Files

    Merged preview

    Drop .csv files here, or click "Add CSV files". They are merged in the order added.

    When you need to combine the monthly CSV from each branch, a form export split across several files, or daily CSVs a tool keeps spitting out, this merges them into one file in your browser — no command-line batch, no Excel macro, no install. Click "Add CSV files" to pick several, or drop them all onto the page, and it shows the merged result as a table preview in the order you added them. Merging isn't a blind row-by-row concatenation: it treats the first row of each file as the header and lines columns up by name. Even if files have columns in a different order, same-named columns align; a column that exists in only some files is added as part of the union, and rows that lack it are left blank — so mixing an older CSV with a newer one whose columns changed still works. Turn on "Remove duplicate rows" to keep only one copy of identical rows (the number removed is shown), handy for de-duping a contact list or cleaning up a double export. Turn on "Add source filename column" to append a column recording which file each row came from. The default "Save as" is "UTF-8 with BOM (Excel)" so it opens cleanly in Excel. Under the hood, reading the files, detecting their encoding (UTF-8 or Shift_JIS automatically), merging, and writing all happen inside your browser in JavaScript, so your files are never uploaded, stored, or sent to a server — safe for customer lists, sales figures, or internal data you'd rather not put on a cloud merger (and for workplaces where uploading files externally is against policy). Want to inspect a CSV as a table first? Try csv-viewer; to fix a garbled file, csv-encoding; to turn an .xlsx into CSV, excel-csv.

    How to use

    1. Click "Add CSV files" to pick several, or drag and drop them all onto the page (no command line, script, or app needed). The merged result shows as a table preview in the order added.
    2. Optionally turn on "Remove duplicate rows" and "Add source filename column". The first row of each file is treated as the header and columns are matched by name, so a different column order still lines up.
    3. Pick a "Save as" encoding (UTF-8 with BOM is the default for Excel) and click "Download CSV" to save one merged.csv. Your files are never uploaded.

    FAQ

    Can I merge CSVs whose columns are in a different order or count?

    Yes. The first row of each file is treated as its header, and columns are matched by name, so a different order still lines up correctly. A column that exists in only some files is added as part of the union, and rows that don't have it are left blank — so it holds up even when an older and a newer CSV have different columns. (If instead you want to stack everything as data without treating the first row as a header, that's a slightly different use case.)

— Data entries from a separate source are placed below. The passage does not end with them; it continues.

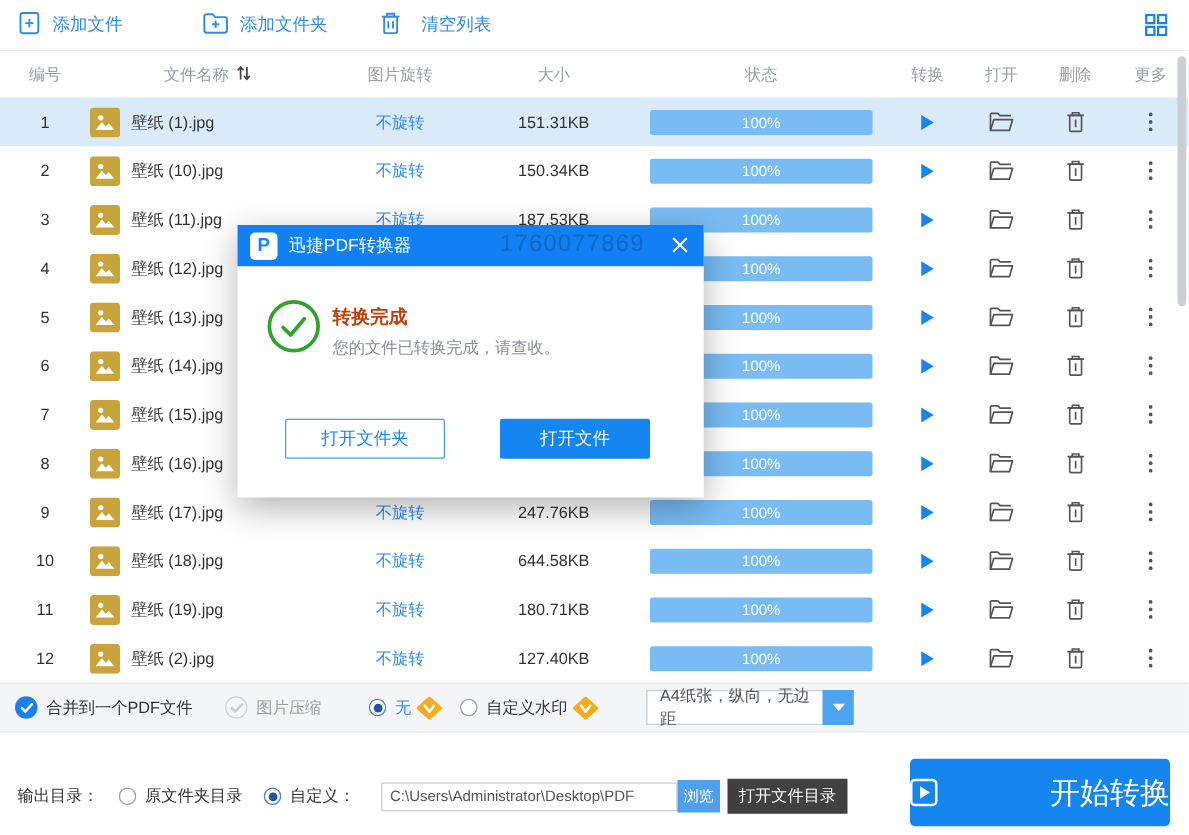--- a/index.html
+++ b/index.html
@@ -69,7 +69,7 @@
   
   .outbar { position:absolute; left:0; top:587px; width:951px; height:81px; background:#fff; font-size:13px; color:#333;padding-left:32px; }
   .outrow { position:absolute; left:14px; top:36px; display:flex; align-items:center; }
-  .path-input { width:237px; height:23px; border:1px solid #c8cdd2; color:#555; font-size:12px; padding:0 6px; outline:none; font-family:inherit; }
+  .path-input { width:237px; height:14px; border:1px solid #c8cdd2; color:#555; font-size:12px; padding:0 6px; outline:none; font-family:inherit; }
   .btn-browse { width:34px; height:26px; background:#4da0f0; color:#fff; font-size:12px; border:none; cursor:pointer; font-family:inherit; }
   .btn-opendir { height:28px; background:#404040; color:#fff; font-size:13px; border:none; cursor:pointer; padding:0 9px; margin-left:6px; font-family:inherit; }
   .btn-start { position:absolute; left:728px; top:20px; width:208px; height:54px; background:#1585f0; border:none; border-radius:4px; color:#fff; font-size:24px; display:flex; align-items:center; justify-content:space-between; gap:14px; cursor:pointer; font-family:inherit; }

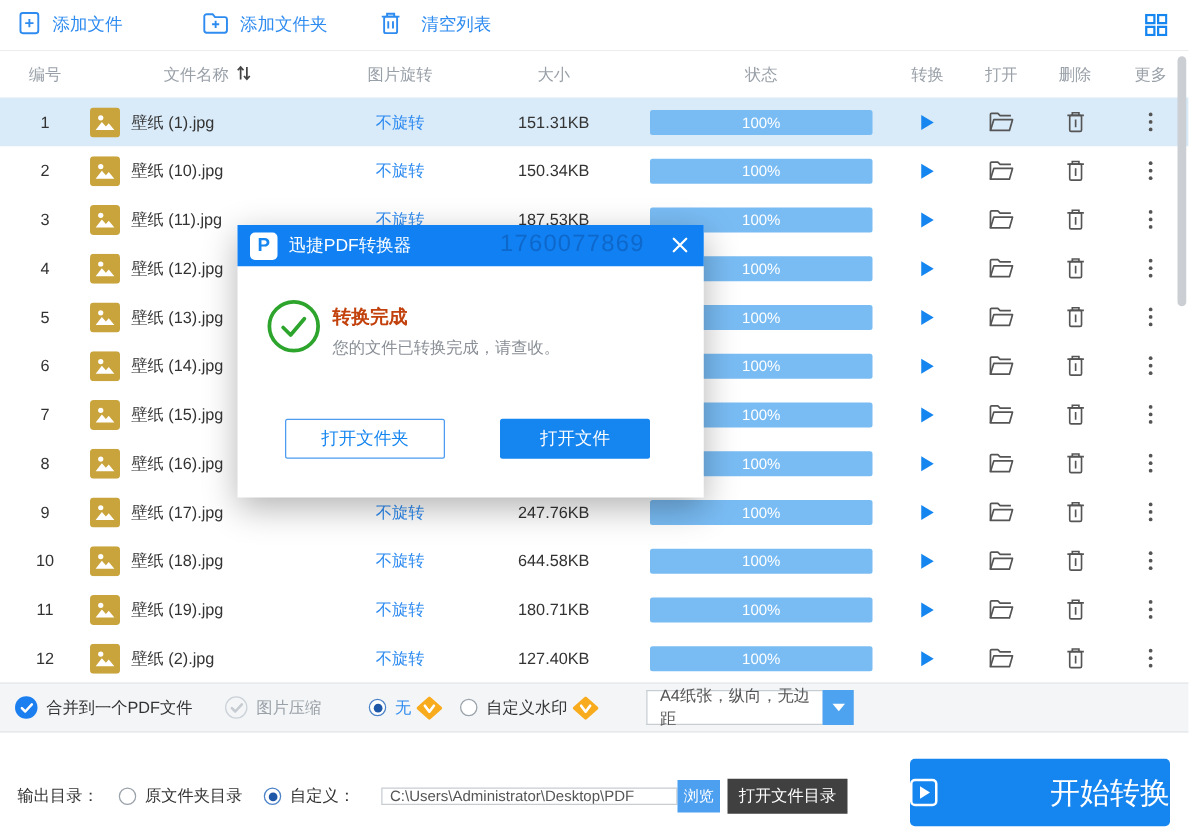--- a/index.html
+++ b/index.html
@@ -72,7 +72,7 @@
   .path-input { width:237px; height:14px; border:1px solid #c8cdd2; color:#555; font-size:12px; padding:0 6px; outline:none; font-family:inherit; }
   .btn-browse { width:34px; height:26px; background:#4da0f0; color:#fff; font-size:12px; border:none; cursor:pointer; font-family:inherit; }
   .btn-opendir { height:28px; background:#404040; color:#fff; font-size:13px; border:none; cursor:pointer; padding:0 9px; margin-left:6px; font-family:inherit; }
-  .btn-start { position:absolute; left:728px; top:20px; width:208px; height:54px; background:#1585f0; border:none; border-radius:4px; color:#fff; font-size:24px; display:flex; align-items:center; justify-content:space-between; gap:14px; cursor:pointer; font-family:inherit; }
+  .btn-start { position:absolute; left:728px; top:20px; width:208px; height:54px; background:#1585f0; border:none; border-radius:4px; color:#fff; font-size:21px; display:flex; align-items:center; justify-content:flex-start; gap:14px; cursor:pointer; font-family:inherit; }
   .start-ico { width:22px; height:22px; border:2px solid #fff; border-radius:4px; display:flex; align-items:center; justify-content:center; }
   .start-ico i { width:0; height:0; border-left:8px solid #fff; border-top:5px solid transparent; border-bottom:5px solid transparent; margin-left:2px; }
 </style>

    Can it remove duplicate rows?

    Yes. Turn on "Remove duplicate rows" to keep only one copy of any identical data row and drop the rest; the number removed is shown on screen. It's handy for de-duping a contact list or cleaning up data you exported twice. Note that even with "Add source filename column" on, the filename is not part of the duplicate check — identical content from different files still counts as a duplicate.

    Are the CSV files I merge uploaded to a server?

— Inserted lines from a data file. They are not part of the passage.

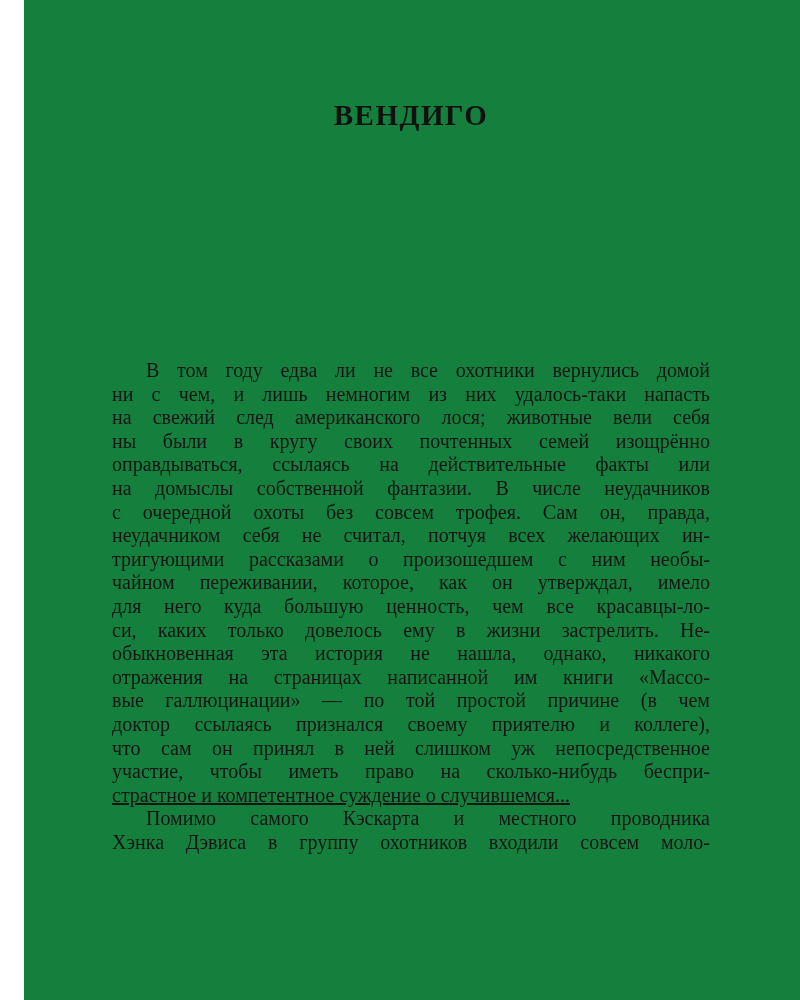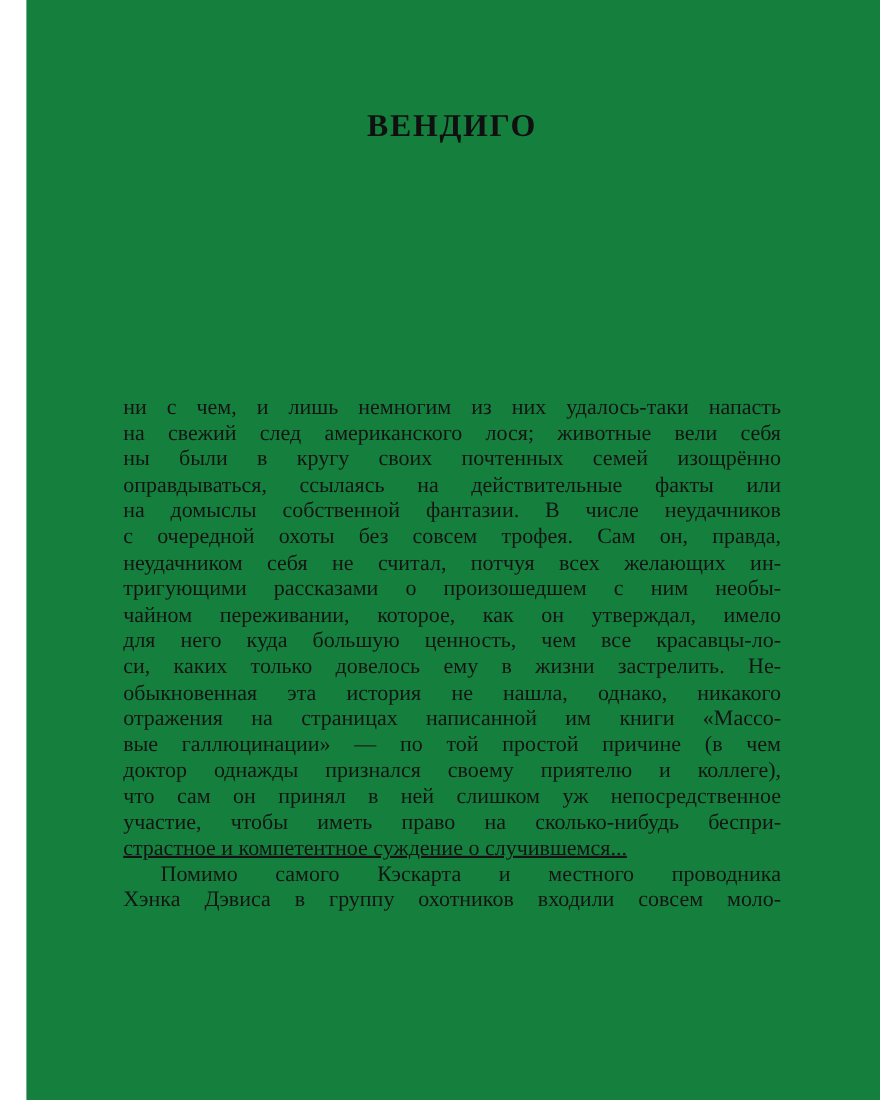--- a/index.html
+++ b/index.html
@@ -58,6 +58,7 @@
   <h1 class="title">ВЕНДИГО</h1>
   <div class="body-text" id="body-container">
       <div class="paragraph">
+        <div class="line indent">В том году едва ли не все охотники вернулись домой</div>
         <div class="line">ни с чем, и лишь немногим из них удалось-таки напасть</div>
         <div class="line">на свежий след американского лося; животные вели себя</div>
         <div class="line">ны были в кругу своих почтенных семей изощрённо</div>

    No. The files are read into your browser only; detecting the encoding, merging, and writing all run on your device in JavaScript. Nothing is uploaded, stored, or transmitted, so it's safe for customer lists, sales data, or workplaces that forbid uploading files externally.

    Can I tell which file each row came from?

    Yes. Turn on "Add source filename column" and the merged output gets an extra column at the end recording the source file for each row. It's useful when you've combined CSVs from multiple branches, periods, or people and need to trace a row back to its origin.

    The merged file is garbled in Excel. What should I do?

    Set "Save as" to "UTF-8 with BOM (Excel)" (the default). The BOM (a marker at the start) tells Excel the file is UTF-8 so non-ASCII text displays correctly. Input files that are Shift_JIS are auto-detected and read correctly. If you only need to fix an already-garbled CSV, see csv-encoding.